Reddit via Reddit

TritonMoE closes AMD gap in MoE inference kernels

open source inference chips mixture-of-experts inference triton portability

Key insights

  • TritonMoE fuses MoE gate and up GEMM projections into one SwiGLU pass, cutting kernel launch overhead during expert routing.
  • The kernel benchmarks competitively against vendor-optimized baselines on both NVIDIA and AMD hardware using only Triton.
  • AMD Instinct MI-series and RDNA GPUs can now run Qwen3.6 and Gemma 4 MoE variants without ROCm-specific kernel development.

Why this matters

The vast majority of production MoE kernels are CUDA-only, which practically excludes AMD hardware from competitive inference deployments for frontier models like Qwen3.6 and Gemma 4. TritonMoE demonstrates that hardware-portable kernel optimization is achievable through Triton's abstraction layer without sacrificing benchmark competitiveness, undercutting the central objection to cross-platform approaches. For AI infrastructure teams and model serving vendors, this opens a realistic path to AMD GPU procurement without waiting for ROCm-specific kernel development cycles to catch up.

Summary

TritonMoE is an open-source MoE inference kernel in pure OpenAI Triton that runs on both NVIDIA and AMD GPUs without a line of CUDA or ROCm code. It fuses gate and up GEMM projections into a single SwiGLU pass, reducing the kernel launch overhead that stacks up during expert routing.

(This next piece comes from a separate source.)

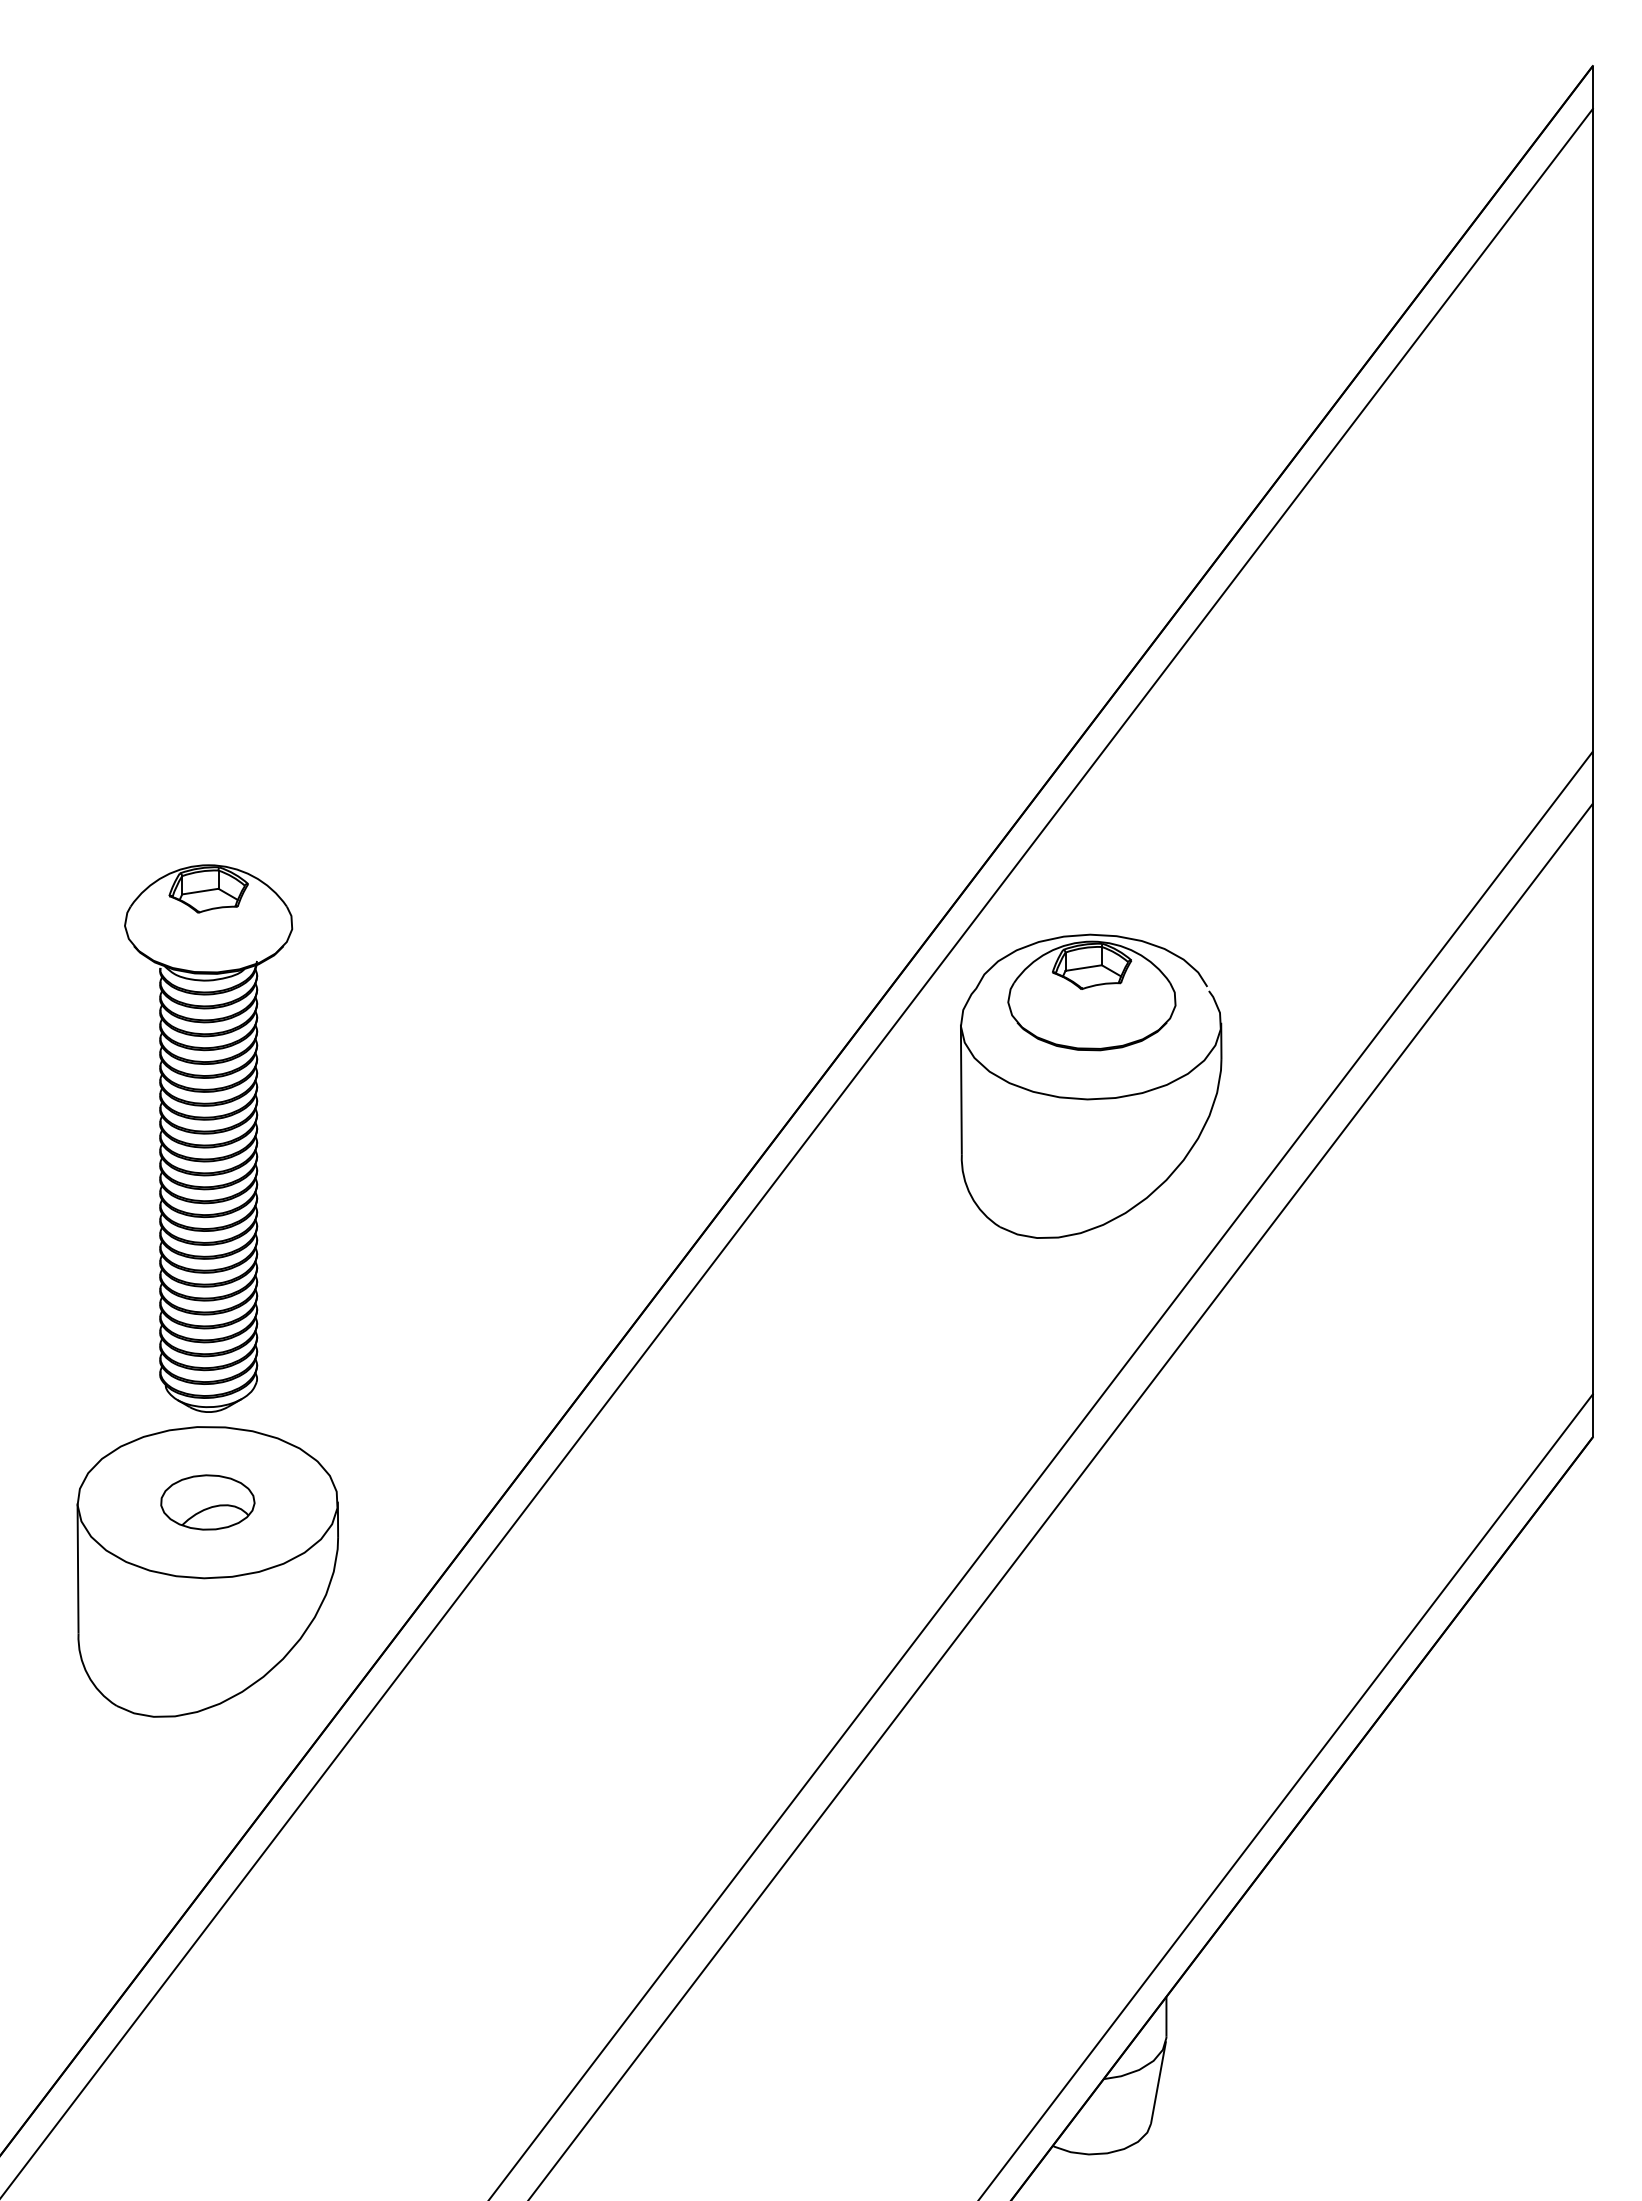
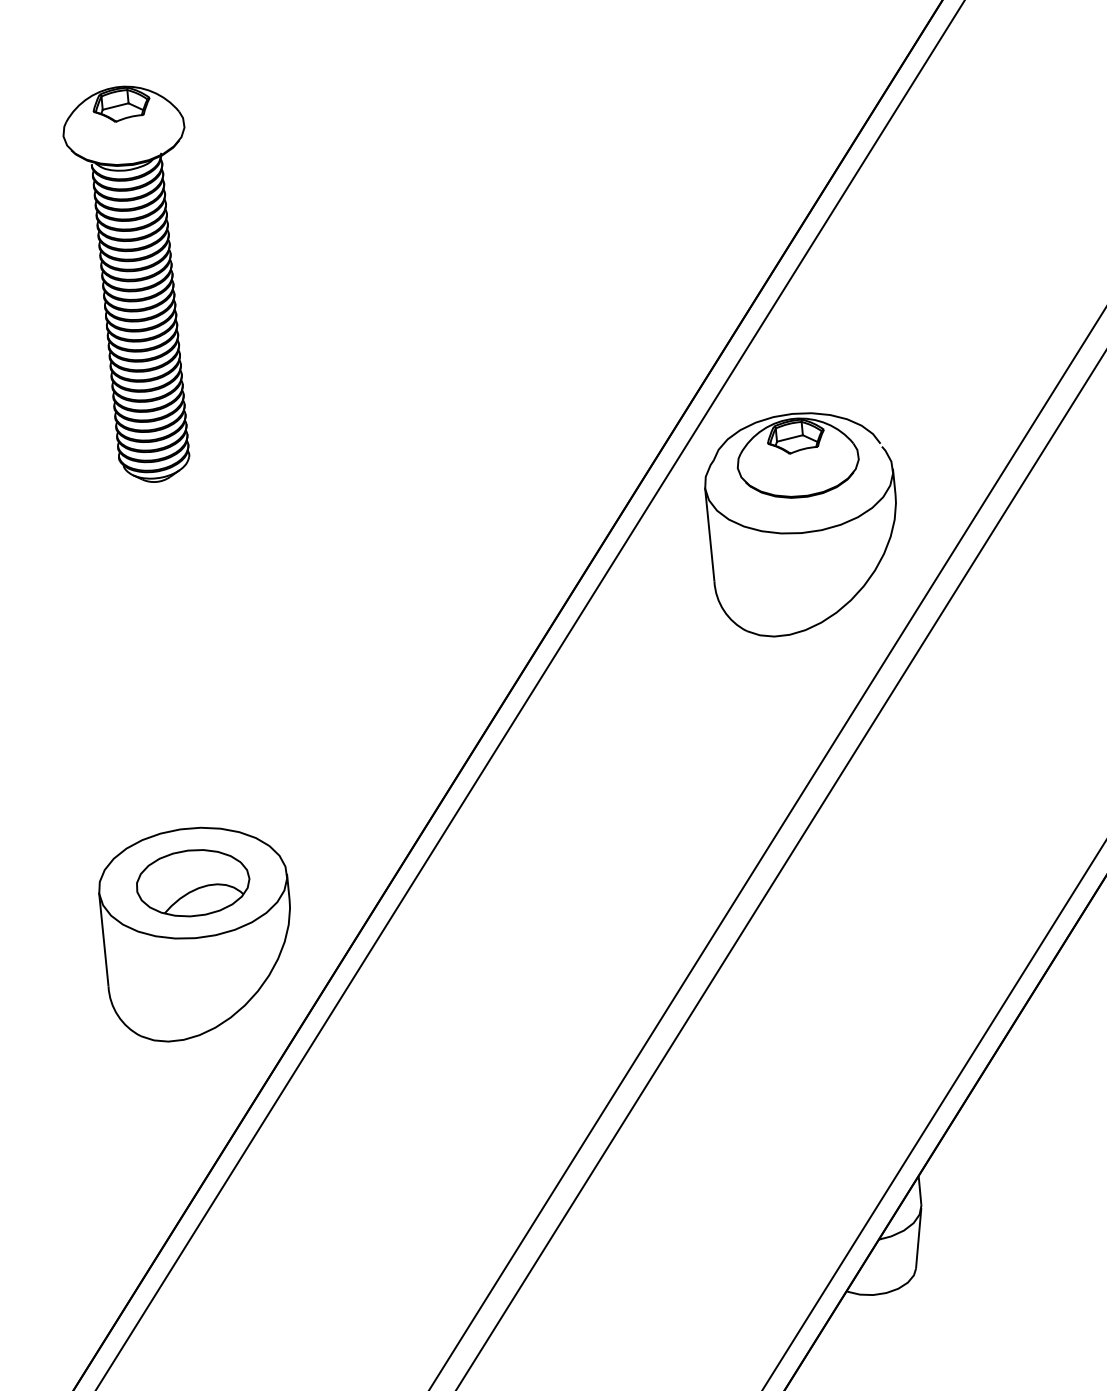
part: (208, 1138) -> (138, 284), moved
part: (207, 1502) -> (192, 883), size x1.67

Benchmarks show competitive results against vendor-optimized baselines on Qwen3.6 and Gemma 4 MoE variants, covering AMD Instinct MI-series and RDNA consumer hardware where efficient inference tooling has historically lagged. Essentially: one Triton codebase now covers both NVIDIA and AMD inference targets. - Fused SwiGLU dispatch cuts kernel launch overhead per expert routing step. - AMD Instinct MI-series and RDNA GPUs gain capable MoE inference tooling without waiting for separate ROCm-specific ports. - Triton's abstraction layer handles hardware-specific lowering, removing the need to maintain parallel CUDA and ROCm codebases. Most production MoE kernels remain CUDA-only, and AMD has been a second-class inference target as a direct result.

Potential risks and opportunities

Risks

  • If TritonMoE's benchmark competitiveness holds only at small batch sizes, inference serving vendors (Together AI, Fireworks AI) may reject it for throughput-critical production deployments.
  • AMD MI300X hardware supply constraints could limit adoption even as the kernel matures, leaving the project without a large enough hardware base to attract sustained community optimization.
  • Triton compiler updates on either NVIDIA or AMD platforms could break kernel correctness or regress performance, creating a maintenance burden that small research teams may not sustain.

Opportunities

  • AMD and its OEM partners (Dell, HPE) gain a concrete open-source benchmark to reference when selling AI inference clusters against NVIDIA H100/H200 configurations.
  • Inference serving startups building AMD-native or multi-cloud offerings (RunPod, Lambda Labs) can adopt TritonMoE to support Qwen3.6 and Gemma 4 MoE deployments and compete on hardware cost.
  • Cloud providers with AMD GPU capacity (Azure ND MI300X instances, Oracle Cloud) have a new kernel they can surface to attract cost-sensitive model serving customers locked out by CUDA-only tooling.

What we don't know yet

  • Benchmark methodology is underspecified: whether throughput comparisons use identical batch sizes and sequence lengths on matched NVIDIA and AMD SKUs is not confirmed in the preprint.
  • No latency data is presented for long-context MoE routing with many experts simultaneously active, which is the stress case for production serving workloads.
  • Whether major inference runtimes (vLLM, SGLang, TensorRT-LLM) plan to integrate TritonMoE or require significant adaptation work remains unaddressed.